Lambat laun pembagian kerja dalam masyarakat semakin berkembang sehingga
solidaritas mekanis berubah menjadi solidaritas organis.
Dalam The Rule of
Sosiological Method (1895/1982) Durkheim menekankan bahwa tugas sosiologi
adalah mempelajari apa yang ia sebut sebagai fakta-fakta sosial. Ia
membayangkan fakta sosial sebagai kekuatan dan struktur yang bersifat eksternal
dan memaksa individu. Ia juga
membedakan antara dua tipe fakta sosial: material dan nonmaterial. Ia
menyimpulkan bahwa masyarakat primitif dipersatukan terutama oleh fakta sosial
nonmaterial. Sedangkan masyarakat modern, kekuatan kesadaran kolektif telah
menurun, pembagian kerja yang ruwet, yang mengikat orang yang satu dengan orang
lainnya dalam hubungan saling tergantung. Dan dalam karyanya yang terakhir, The
Elementary Forms of Religious Life (1912/1965) Durkheim yakin bahwa sumber
agama adalah masyarakat itu sendiri. Dalam agama primitif benda-benda seperti
tumbuh-tumbuhan dan binatang didewakan. Akhirnya Durkheim menyimpulkan bahwa
masyarakat dan agama adalah satu dan sama. [15]
1. Sosiologi umum
yang mencakup kepribadian individu dan kelompok manusia.
2. Sosiologi agama
3. Sosiologi hukum dan moral yang
mencakup organisasi politik, organisasi social, perkawinan dan keluarga.

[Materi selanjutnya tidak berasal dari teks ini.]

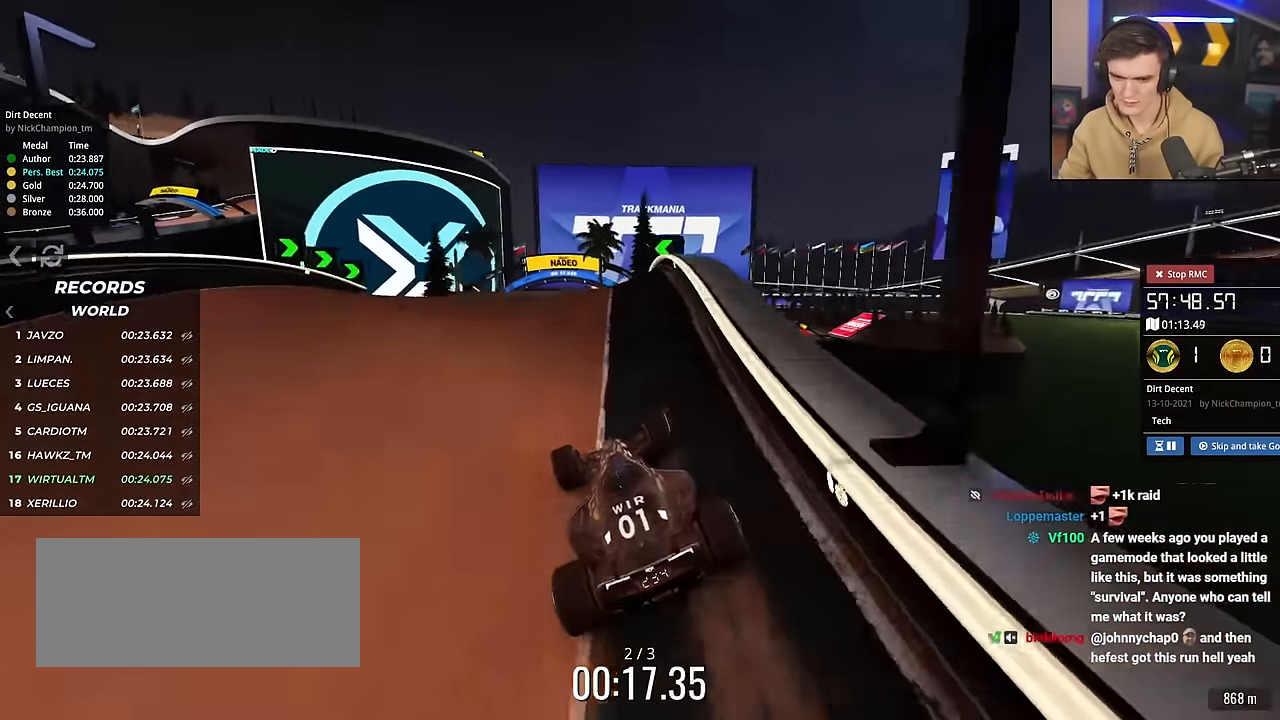
{"keys": ["left", "up"], "events": [[67, "right", "up"], [150, "left", "down"], [200, "left", "up"], [400, "left", "down"]]}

4. Sosiologi tentang kejahatan
5. Sosiologi ekonomi yang mencakup
ukuran-ukuran penelitian dan kelompok kerja
6. Demografi yang mencakup masyarakat
pedesaan dan perkotaan
7. Sosiologi estetika
Hasil karyanya yang terkemuka: [17]
1. The Social Division of Labor (1893)
2. The Rules of Sociological Method (1895)
3. The Elementary Forms of Religious (1912)
6. Max Webber (1864-1920)
Max Webber, seorang Jerman yang lahir di Erfurt 21 April 1864. Weber
belajar beragam subjek, mencakup hukum, ekonomi, sejarah, agama, dan filsafat.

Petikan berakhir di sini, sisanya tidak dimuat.